К застольным спорам в кафе он был ещё более равнодушен, чем Печигин, а на вопрос, кого из поэтов предпочитает, неизменно отвечал: «Мой любимый поэт – Зигмунд Фрейд». Только однажды видел Олег Касымова вышедшим из себя. Это случилось, когда в разгар дискуссии один из участников шваркнул кулаком по столу и задел тарелку с остатками кетчупа, плеснувшего Тимуру на жилет. Касымов вскочил, сжатые губы на смуглом лице побелели от ярости, Олег думал, в бешенстве он перевернёт стол со всем, что на нём находилось. Но Тимур взял себя в руки, аккуратно стёр кетчуп с жилета салфеткой, молча принял извинения и скоро ушёл, ни с кем не попрощавшись.

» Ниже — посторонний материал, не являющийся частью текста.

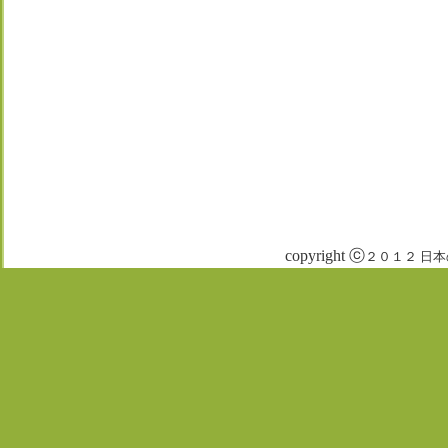
copyright ⓒ
２０１２ 日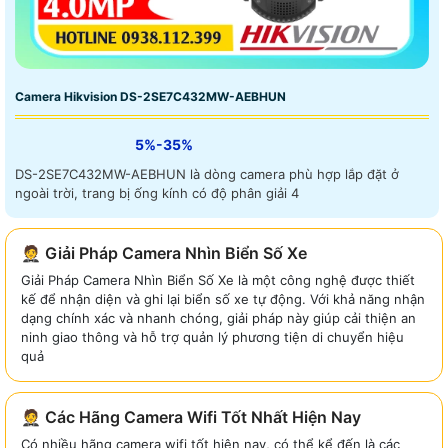
Camera Hikvision DS-2SE7C432MW-AEBHUN
5%-35%
DS-2SE7C432MW-AEBHUN là dòng camera phù hợp lắp đặt ở
ngoài trời, trang bị ống kính có độ phân giải 4
🤵 Giải Pháp Camera Nhìn Biển Số Xe
Giải Pháp Camera Nhìn Biển Số Xe là một công nghệ được thiết
kế để nhận diện và ghi lại biển số xe tự động. Với khả năng nhận
dạng chính xác và nhanh chóng, giải pháp này giúp cải thiện an
ninh giao thông và hỗ trợ quản lý phương tiện di chuyển hiệu
quả
🤵 Các Hãng Camera Wifi Tốt Nhất Hiện Nay
Có nhiều hãng camera wifi tốt hiện nay, có thể kể đến là các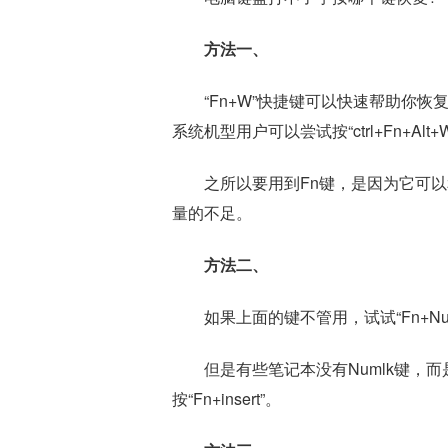
方法一、
“Fn+W”快捷键可以快速帮助你恢
系统机型用户可以尝试按“ctrl+Fn+Alt+
之所以要用到Fn键，是因为它可以
量的不足。
方法二、
如果上面的键不管用，试试“Fn+N
但是有些笔记本没有Numlk键，而是
按“Fn+insert”。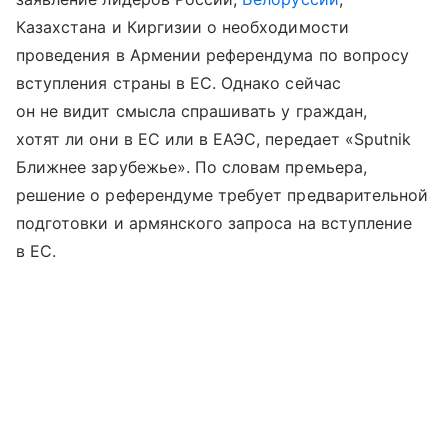
Казахстана и Киргизии о необходимости
проведения в Армении референдума по вопросу
вступления страны в ЕС. Однако сейчас
он не видит смысла спрашивать у граждан,
хотят ли они в ЕС или в ЕАЭС, передает «Sputnik
Ближнее зарубежье». По словам премьера,
решение о референдуме требует предварительной
подготовки и армянского запроса на вступление
в ЕС.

– Ишь, Б-брам-мел выис-к-кался, – пробормотал ему в спину слегка заикавшийся поэт, которому пришлось извиняться.
Знаменитого английского денди он помянул не случайно: мало к чему, кроме большой политики, Касымов относился так же серьёзно, как к одежде. Через несколько лет после окончания МГИМО, следуя прихотливым изгибам отцовской дипломатической карьеры, Тимур прожил два года в Лондоне, откуда привёз не только беглый английский, но и несколько чемоданов фирменного шмотья. Он демонстрировал Олегу все эти джемперы, шейные платки, кардиганы, клубные блейзеры и прочее, пока не понял окончательно, что тот не способен оценить его выбор и вкус. «Ты безнадёжен», – махнул рукой Касымов, в очередной раз убедившись в напрасности своих усилий привить Печигину более высокие ценности. Потом, когда Тимур уехал в Коштырбастан, где располнел почти так же быстро, как поднялся до служебных вершин, все эти вещи пришлось продать или выбросить, о чём он сожалел чрезвычайно.
Из всех Олеговых друзей заикавшийся поэт, которого Печигин считал самым талантливым (он вообще никогда не сомневался в одарённости своих приятелей), недолюбливал Касымова наиболее явно и открыто. Тот, напротив, платил Владику Коньшину утрированным восхищением. Как-то они сидели в кафе вчетвером – Коньшин, Тимур, Олег и Полина. Касымов попросил Владика что-нибудь прочесть. Тот согласился только при условии, что после каждого стиха Тимур будет ставить ему рюмку водки. Наверное, думал, что он откажется, но щедрый Касымов легко принял условие. «Нет, я передумал, – Коньшин решил, что продешевил, – хочу коньяка! Рюмку коньяка!» Тимур согласился и на это. После третьего стихотворения заикание поэта, почти незаметное по трезвой, разительно усилилось. Застряв посреди длинного слова, он никак не мог сойти с недававшегося звука. Его челюсть ходила ходуном от мучительных усилий, лоб покрылся потом. Печигин, знавший многие его стихи наизусть, пытался подсказать, произнести сложное слово вместо него, но Коньшин властным движением отстранял его: не надо, сам справится. После пятой рюмки, начиная буксовать, Владик стал бешено материться – только с матом удавалось ему преодолевать препятствия, подстерегавшие теперь чуть не в каждой строке стиха. Почему-то именно матюги, бившие изо рта фонтанами вместе со слюной, позволяли ему справиться с заиканием. Когда он застревал особенно безнадёжно, Касымов умоляюще протягивал к нему руки, прося продолжения: «Ну же! Ну! Ещё немного!» Полина закрыла рот ладонью, чтоб спрятать смех. Но и поэт не оставался в накладе, поглощая рюмку за рюмкой дармовой коньяк. Взгляд его делался всё более бессмысленным и водянистым, но он был уверен, что в выигрыше, пока не отвалился на спинку стула и не стал сползать на пол. Под конец Касымов заказал сразу целую бутылку. «Всё, кончайте уже, хватит с него», – хотел вмешаться Печигин, но Владик упорно тянулся к бутылке из последних сил. Тимур отодвинул её: «Нет уж, сначала стихи». Владик только беспомощно шевелил ртом, икая. «Всё, готов, – констатировал Касымов. – Слабоват оказался. Хреновый, видать, поэт. Можем, пожалуй, отсюда трогаться».